(02) Trajectory Assessment
I don't have a problem today, but I sense it won't last.
SDI intervenes before the problem is visible, when regulatory, reputational, or institutional pressure exists but has not yet materialised into a crisis, a complaint, or a headline. The value of the assessment is not to trigger action at all costs, but to determine whether the trajectory is real or hypothetical, how fast it is moving, and whether the moment to act is now or not yet.
The recommendation may be to move. It may be to wait. But the decision is made by leadership, not by events.

Examples of Assignments
1. Translating ESG Constraints into Board-Level Language
The COO sees the trajectory. The board sees cost with no return.
A Japanese industrial group's COO has understood before the rest of the executive committee that the firm's ESG profile is becoming a concrete liability. Development financiers are increasingly conditioning co-financing on environmental and social performance standards the firm does not yet meet. MSCI is reviewing the firm's rating. European partners are beginning to signal that continued collaboration will depend on supply-chain transparency improvements. The COO sees the trajectory. The board sees cost with no return. A major strategy firm has proposed in-depth diagnostics. The board has shelved it twice.
SDI, drawing on direct experience of how international ESG and safeguard standards are actually set and applied, produces what the COO actually needs. The deliverable is a concise, economically grounded note that translates each ESG gap into a specific business consequence: lost co-financing, rating downgrade, partnership at risk. With a timeline and a concrete threshold beyond which inaction becomes more expensive than action. Not a transformation programme. A decision document.
2. Disclosure Under Multilateral Exposure
A local partner has been making facilitation payments. The firm's involvement is indirect. The MDB has not asked questions. Yet.
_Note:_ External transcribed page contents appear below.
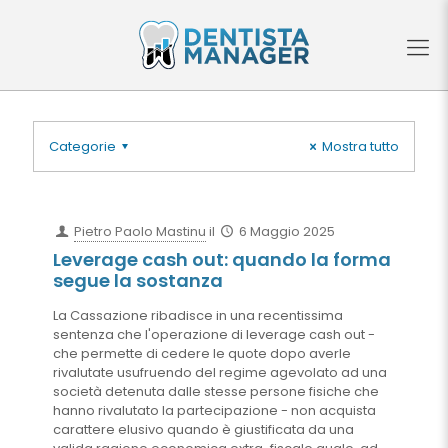
Categorie
Mostra tutto
Pietro Paolo Mastinu
il
6 Maggio 2025
Leverage cash out: quando la forma
segue la sostanza
La Cassazione ribadisce in una recentissima
sentenza che l'operazione di leverage cash out -
che permette di cedere le quote dopo averle
rivalutate usufruendo del regime agevolato ad una
società detenuta dalle stesse persone fisiche che
hanno rivalutato la partecipazione - non acquista
carattere elusivo quando è giustificata da una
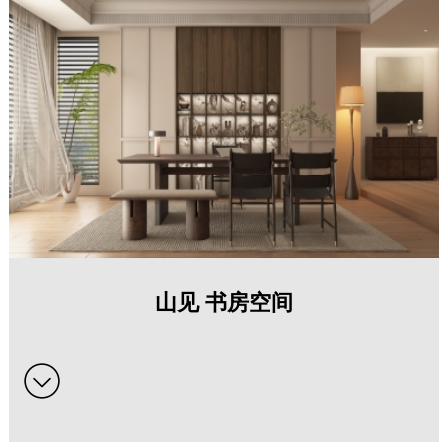
山见 书房空间系列全屋定制家具
山见 书房空间

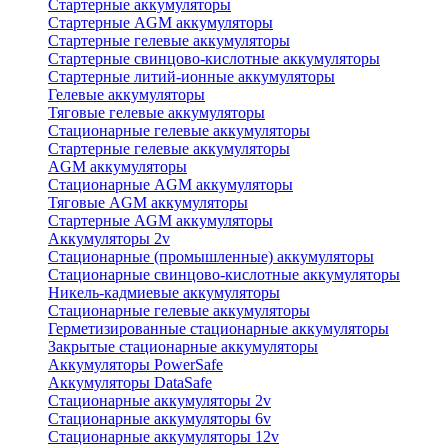
Стартерные аккумуляторы
Стартерные AGM аккумуляторы
Стартерные гелевые аккумуляторы
Стартерные свинцово-кислотные аккумуляторы
Стартерные литий-ионные аккумуляторы
Гелевые аккумуляторы
Тяговые гелевые аккумуляторы
Стационарные гелевые аккумуляторы
Стартерные гелевые аккумуляторы
AGM аккумуляторы
Стационарные AGM аккумуляторы
Тяговые AGM аккумуляторы
Стартерные AGM аккумуляторы
Аккумуляторы 2v
Стационарные (промышленные) аккумуляторы
Стационарные свинцово-кислотные аккумуляторы
Никель-кадмиевые аккумуляторы
Стационарные гелевые аккумуляторы
Герметизированные стационарные аккумуляторы
Закрытые стационарные аккумуляторы
Аккумуляторы PowerSafe
Аккумуляторы DataSafe
Стационарные аккумуляторы 2v
Стационарные аккумуляторы 6v
Стационарные аккумуляторы 12v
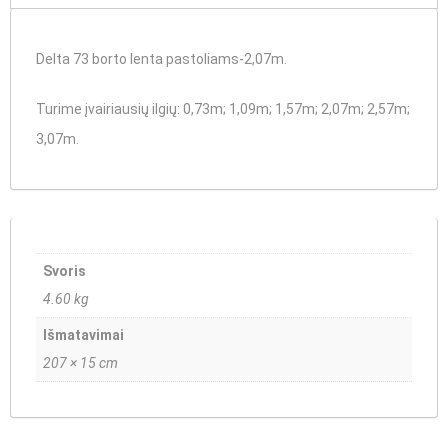
Delta 73 borto lenta pastoliams-2,07m.
Turime įvairiausių ilgių
:
0,73m;
1,09m
;
1,57m
; 2,07m;
2,57m
;
3,07m
.
Svoris
4.60 kg
Išmatavimai
207 × 15 cm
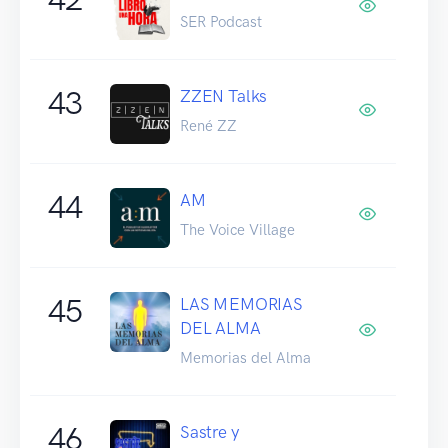
SER Podcast
43
ZZEN Talks
René ZZ
44
AM
The Voice Village
45
LAS MEMORIAS
DEL ALMA
Memorias del Alma
46
Sastre y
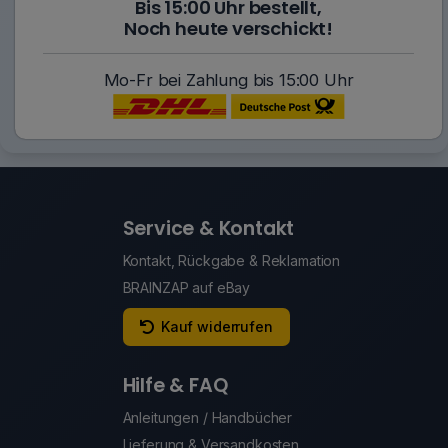
Bis 15:00 Uhr bestellt,
Noch heute verschickt!
Mo-Fr bei Zahlung bis 15:00 Uhr
Service & Kontakt
Kontakt, Rückgabe & Reklamation
BRAINZAP auf eBay
Kauf widerrufen
Hilfe & FAQ
Anleitungen / Handbücher
Lieferung & Versandkosten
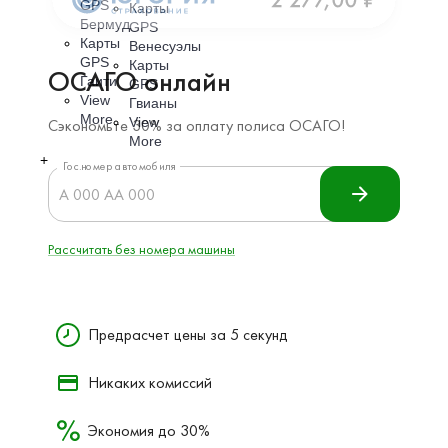
GPS
Карты
Бермуд
GPS
Карты
Венесуэлы
GPS
Карты
Гаити
GPS
View
Гвианы
More
View
More
+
An engineering firm discovers that a local partner on a multilateral-financed infrastructure project in Southeast Asia has been making facilitation payments to expedite permits. The MDB's anti-corruption framework is unambiguous. But the firm's own involvement is indirect. The payments were made without its knowledge, through a subcontracting layer. Legal counsel says the firm's exposure is limited. The compliance department wants to self-report immediately. The country manager warns that disclosure will destroy the relationship with the local partner and halt the project. The MDB has not asked questions. Nothing is public. Yet.
SDI, drawing on direct knowledge of how multilateral institutions handle integrity cases internally, helps leadership determine whether, when, and through which channel to disclose. Before the institution discovers the issue on its own terms and the firm loses control of the narrative, the project, and its standing with the lender, with potential cross-debarment across the multilateral system.
3. Financial Integrity — Decision Under Incomplete Information
A company is about to commit to a partnership, a market, or a significant transaction. The commercial logic is sound. The due diligence has not surfaced a clear red flag. But a payment in the structure routes through an entity in a jurisdiction that has no obvious operational link to the transaction. It may be perfectly normal: a legacy banking arrangement, a tax structure, a local market practice. Or it may be the sign that something has been designed not to be seen. The compliance team says the entity is not on any list. The lawyer says the structure is not illegal. Neither answers the question the executive actually has: is this normal?
SDI sends someone who has spent a career reading exactly these situations from the enforcement side. Someone whose professional instinct was shaped by years of identifying what looks wrong before it can be proven wrong. The assessment is not an audit. It is not a legal opinion. It is a prompt judgment call from someone whose nose was trained on the other side of the table. The response the firm would get from its own staff, had it someone with that experience within its team.
Something doesn't feel right. There is not enough to raise a flag. There is too much to ignore. A decision must be made.
4. Supply Chain Exposure — Weak Signal Assessment
A manufacturer's COO has been told by the country manager that a key supplier in Southeast Asia is attracting attention for labour practices. The supplier is reliable, competitively priced, and deeply embedded in the firm's production chain. No incident has occurred. No journalist has called. No client has complained. But the country manager keeps hearing it.
Internally, the positions are predictable and irreconcilable. Compliance recommends a full audit and, if necessary, suspension of the relationship. The CFO warns that switching suppliers would erode margins and depress near-term results. The COO knows that doing nothing may prove indefensible and that when the facts decide for him, it will cost him at best his bonus, at worst his seat.
SDI provides a rapid, independent assessment that gives the COO what he needs to move or to wait on a defensible basis. What is the minimum credible move that addresses the exposure without destroying the commercial relationship, and what is the cost of waiting one more quarter versus acting now.
The rumour has reached the COO. Compliance says audit everything. The CFO sees margin erosion.